As I was beginning to feel the early effects of the disease, my Aunt signed a form with an X to end her life. They cut off her feeding tube and began the painful process of letting her body starve until she passed. Nine days. That it how long it took for her to die. As my MS continued to progress I began to see others become nervous around me just as I had around Marianne. There are not words to describe how much guilt and pain I felt around how I reacted to her. Yes, I was only a child. Yes, I didn't understand what she was going through. However it continued to really bother me. I had haunting dreams of her and desperately wanted to go back in time and hug her, whisper in her ear that I understood and that I knew she was "still in there".

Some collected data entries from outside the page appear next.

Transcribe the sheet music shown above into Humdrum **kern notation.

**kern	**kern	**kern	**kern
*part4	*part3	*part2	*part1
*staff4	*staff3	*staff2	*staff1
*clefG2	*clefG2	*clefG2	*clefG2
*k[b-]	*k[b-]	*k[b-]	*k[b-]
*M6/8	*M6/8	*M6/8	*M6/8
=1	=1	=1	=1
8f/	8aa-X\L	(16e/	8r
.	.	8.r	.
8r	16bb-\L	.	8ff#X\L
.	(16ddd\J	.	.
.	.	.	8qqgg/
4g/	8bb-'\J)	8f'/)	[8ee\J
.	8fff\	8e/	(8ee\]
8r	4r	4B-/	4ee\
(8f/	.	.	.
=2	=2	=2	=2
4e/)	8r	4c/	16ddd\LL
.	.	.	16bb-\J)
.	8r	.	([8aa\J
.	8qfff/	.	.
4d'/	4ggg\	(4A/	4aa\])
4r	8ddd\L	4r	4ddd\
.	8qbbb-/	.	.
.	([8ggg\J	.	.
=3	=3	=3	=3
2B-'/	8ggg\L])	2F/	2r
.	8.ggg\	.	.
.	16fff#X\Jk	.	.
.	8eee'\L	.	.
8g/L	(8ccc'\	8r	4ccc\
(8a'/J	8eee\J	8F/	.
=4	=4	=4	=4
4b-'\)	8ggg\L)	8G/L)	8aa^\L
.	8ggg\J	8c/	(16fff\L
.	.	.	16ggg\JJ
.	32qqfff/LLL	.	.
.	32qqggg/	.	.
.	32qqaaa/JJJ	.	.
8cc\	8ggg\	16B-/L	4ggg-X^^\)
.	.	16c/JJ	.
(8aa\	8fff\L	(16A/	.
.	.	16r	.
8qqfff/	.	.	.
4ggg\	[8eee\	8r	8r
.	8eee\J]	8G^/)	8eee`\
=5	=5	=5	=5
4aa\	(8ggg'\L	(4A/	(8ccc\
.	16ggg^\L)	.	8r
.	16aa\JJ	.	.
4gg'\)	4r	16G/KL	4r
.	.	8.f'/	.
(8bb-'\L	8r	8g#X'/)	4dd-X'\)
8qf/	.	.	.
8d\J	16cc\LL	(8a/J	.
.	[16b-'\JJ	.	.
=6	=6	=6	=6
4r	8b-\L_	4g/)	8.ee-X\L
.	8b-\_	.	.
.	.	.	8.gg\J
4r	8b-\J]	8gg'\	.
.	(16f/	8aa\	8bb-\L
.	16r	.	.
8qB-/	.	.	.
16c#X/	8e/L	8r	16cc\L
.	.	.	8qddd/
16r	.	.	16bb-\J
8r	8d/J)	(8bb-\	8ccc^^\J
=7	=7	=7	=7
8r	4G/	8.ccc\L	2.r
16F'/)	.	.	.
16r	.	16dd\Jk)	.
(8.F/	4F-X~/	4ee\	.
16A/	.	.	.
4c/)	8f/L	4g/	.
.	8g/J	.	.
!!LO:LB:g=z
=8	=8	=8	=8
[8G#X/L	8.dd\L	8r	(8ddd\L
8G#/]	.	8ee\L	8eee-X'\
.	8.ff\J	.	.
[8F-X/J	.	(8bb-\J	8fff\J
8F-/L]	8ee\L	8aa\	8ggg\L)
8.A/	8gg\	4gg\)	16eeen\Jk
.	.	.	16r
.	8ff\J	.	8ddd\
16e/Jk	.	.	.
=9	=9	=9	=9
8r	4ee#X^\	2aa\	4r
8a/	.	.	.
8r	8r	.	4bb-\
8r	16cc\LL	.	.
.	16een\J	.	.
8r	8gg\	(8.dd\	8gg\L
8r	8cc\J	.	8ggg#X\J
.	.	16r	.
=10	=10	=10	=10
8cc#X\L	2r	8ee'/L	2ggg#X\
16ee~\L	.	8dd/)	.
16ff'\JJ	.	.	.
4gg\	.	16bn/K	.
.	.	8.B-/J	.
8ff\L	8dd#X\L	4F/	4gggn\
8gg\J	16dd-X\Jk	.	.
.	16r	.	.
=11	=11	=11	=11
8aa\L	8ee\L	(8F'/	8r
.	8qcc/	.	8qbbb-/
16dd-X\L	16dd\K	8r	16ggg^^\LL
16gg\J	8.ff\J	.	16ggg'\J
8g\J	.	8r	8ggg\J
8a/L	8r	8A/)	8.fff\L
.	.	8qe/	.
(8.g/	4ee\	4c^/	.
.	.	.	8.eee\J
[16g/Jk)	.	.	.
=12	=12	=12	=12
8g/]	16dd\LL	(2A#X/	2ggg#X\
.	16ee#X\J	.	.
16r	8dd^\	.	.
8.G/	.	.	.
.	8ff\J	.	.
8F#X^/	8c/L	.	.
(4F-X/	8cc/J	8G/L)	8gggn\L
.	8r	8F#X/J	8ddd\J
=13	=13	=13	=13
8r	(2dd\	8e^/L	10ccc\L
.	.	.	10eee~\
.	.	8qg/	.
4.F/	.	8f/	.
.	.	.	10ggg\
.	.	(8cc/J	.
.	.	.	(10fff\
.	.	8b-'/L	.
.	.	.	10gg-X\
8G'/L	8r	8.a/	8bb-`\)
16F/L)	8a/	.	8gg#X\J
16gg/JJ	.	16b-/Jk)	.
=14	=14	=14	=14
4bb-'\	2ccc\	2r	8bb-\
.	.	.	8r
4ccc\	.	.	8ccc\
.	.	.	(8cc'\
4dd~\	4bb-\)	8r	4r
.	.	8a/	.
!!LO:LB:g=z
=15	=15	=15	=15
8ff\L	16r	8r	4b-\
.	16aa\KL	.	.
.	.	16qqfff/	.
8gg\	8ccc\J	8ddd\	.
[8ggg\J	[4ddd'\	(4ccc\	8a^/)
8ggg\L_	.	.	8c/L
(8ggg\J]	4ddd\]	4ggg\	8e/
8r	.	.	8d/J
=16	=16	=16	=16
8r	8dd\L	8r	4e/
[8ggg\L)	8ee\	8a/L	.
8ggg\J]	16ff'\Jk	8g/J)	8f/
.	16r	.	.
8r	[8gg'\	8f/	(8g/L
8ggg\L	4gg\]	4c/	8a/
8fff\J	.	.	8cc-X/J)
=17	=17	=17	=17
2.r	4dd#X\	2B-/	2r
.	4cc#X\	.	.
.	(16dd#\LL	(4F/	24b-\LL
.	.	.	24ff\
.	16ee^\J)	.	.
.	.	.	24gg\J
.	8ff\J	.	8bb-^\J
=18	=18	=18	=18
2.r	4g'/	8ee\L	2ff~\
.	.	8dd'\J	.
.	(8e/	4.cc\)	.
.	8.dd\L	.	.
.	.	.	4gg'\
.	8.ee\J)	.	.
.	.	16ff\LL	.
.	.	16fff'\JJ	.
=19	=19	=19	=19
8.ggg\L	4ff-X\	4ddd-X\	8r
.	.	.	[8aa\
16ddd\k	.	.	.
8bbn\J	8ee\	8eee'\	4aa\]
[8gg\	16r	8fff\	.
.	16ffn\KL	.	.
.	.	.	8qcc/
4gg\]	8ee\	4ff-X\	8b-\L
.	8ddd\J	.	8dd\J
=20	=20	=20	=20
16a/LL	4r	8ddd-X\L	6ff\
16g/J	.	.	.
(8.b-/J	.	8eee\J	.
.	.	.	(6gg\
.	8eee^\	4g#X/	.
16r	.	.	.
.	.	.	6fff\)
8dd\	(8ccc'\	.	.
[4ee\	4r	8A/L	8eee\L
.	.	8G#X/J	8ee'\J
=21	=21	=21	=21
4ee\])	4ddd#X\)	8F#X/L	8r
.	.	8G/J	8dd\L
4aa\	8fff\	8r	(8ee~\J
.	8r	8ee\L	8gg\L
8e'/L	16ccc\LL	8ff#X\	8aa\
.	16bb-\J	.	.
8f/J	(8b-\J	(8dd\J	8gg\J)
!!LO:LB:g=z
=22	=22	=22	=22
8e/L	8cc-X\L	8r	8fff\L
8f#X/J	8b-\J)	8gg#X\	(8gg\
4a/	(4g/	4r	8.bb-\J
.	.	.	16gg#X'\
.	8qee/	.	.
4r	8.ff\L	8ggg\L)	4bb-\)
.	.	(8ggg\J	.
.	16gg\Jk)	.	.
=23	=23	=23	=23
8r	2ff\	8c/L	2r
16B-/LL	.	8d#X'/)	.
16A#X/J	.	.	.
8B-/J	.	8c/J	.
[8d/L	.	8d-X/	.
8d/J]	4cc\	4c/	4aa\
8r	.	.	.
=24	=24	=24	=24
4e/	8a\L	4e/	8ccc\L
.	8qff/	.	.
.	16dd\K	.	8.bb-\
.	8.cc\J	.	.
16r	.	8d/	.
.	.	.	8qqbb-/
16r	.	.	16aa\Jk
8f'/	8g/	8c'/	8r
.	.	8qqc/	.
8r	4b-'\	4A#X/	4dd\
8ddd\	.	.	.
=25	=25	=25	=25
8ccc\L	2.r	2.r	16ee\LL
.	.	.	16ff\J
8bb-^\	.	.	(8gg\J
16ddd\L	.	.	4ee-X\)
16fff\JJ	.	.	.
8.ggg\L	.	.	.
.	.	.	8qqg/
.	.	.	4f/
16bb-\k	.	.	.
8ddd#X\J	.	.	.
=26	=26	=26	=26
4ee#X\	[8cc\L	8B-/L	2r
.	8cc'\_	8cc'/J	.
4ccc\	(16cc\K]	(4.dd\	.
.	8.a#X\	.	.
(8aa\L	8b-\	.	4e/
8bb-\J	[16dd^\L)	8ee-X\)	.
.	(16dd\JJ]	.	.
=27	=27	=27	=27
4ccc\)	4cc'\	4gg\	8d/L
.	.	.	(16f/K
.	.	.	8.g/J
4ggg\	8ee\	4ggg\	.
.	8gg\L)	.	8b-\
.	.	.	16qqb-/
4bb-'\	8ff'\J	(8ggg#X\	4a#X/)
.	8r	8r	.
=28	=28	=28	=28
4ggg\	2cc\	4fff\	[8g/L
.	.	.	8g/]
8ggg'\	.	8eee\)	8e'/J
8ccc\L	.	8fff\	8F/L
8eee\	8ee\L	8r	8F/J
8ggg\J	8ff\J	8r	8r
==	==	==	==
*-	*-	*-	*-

As time has gone by, I have obviously been forced to come to terms with my fear of MS. I am certain that Marianne understood I was just a child, just as I understand when children squirm around me. Most importantly I have been able to refer to the feelings I had as a child about MS in dealing with my son. I remind him that no matter what strange things my body does, I am still the same person on the inside. He is learning very young that although our bodies are temporary, our souls are eternal. Marianne's soul certainly lives on through me and I draw strength from her life everyday.


What and incredible experience you have had being exposed to MS from a very young age. When I was first diagnosed, we had a friend of the family who had been diagnosed a year prior. His course was progressive degenerative from the start. It was so hard for me to separate my uncertain future from what his handed him. And as his health became increasingly compromised, it fueled my fears of what I might become. Having had MS for over 21years I'm more confident in being able to manage whatever this disease hands me, and my optimistic nature has me confident that I will never know what he does. This past Passover I sat next to him at a seder and we spoke in ways we hadn't been able to prior.. our visits had been very brief in the past. And although his movement is limited and he struggles with pain and life from a chair, he is still the funny guy he was when I was a kid. He is still him.
I'm most intrigued about your perseverance with all that you have had to endure prior to your diagnosis. Of course you have seen for yourself the variable nature of this disease. And your frank conversation with your son is a testament to your strengths.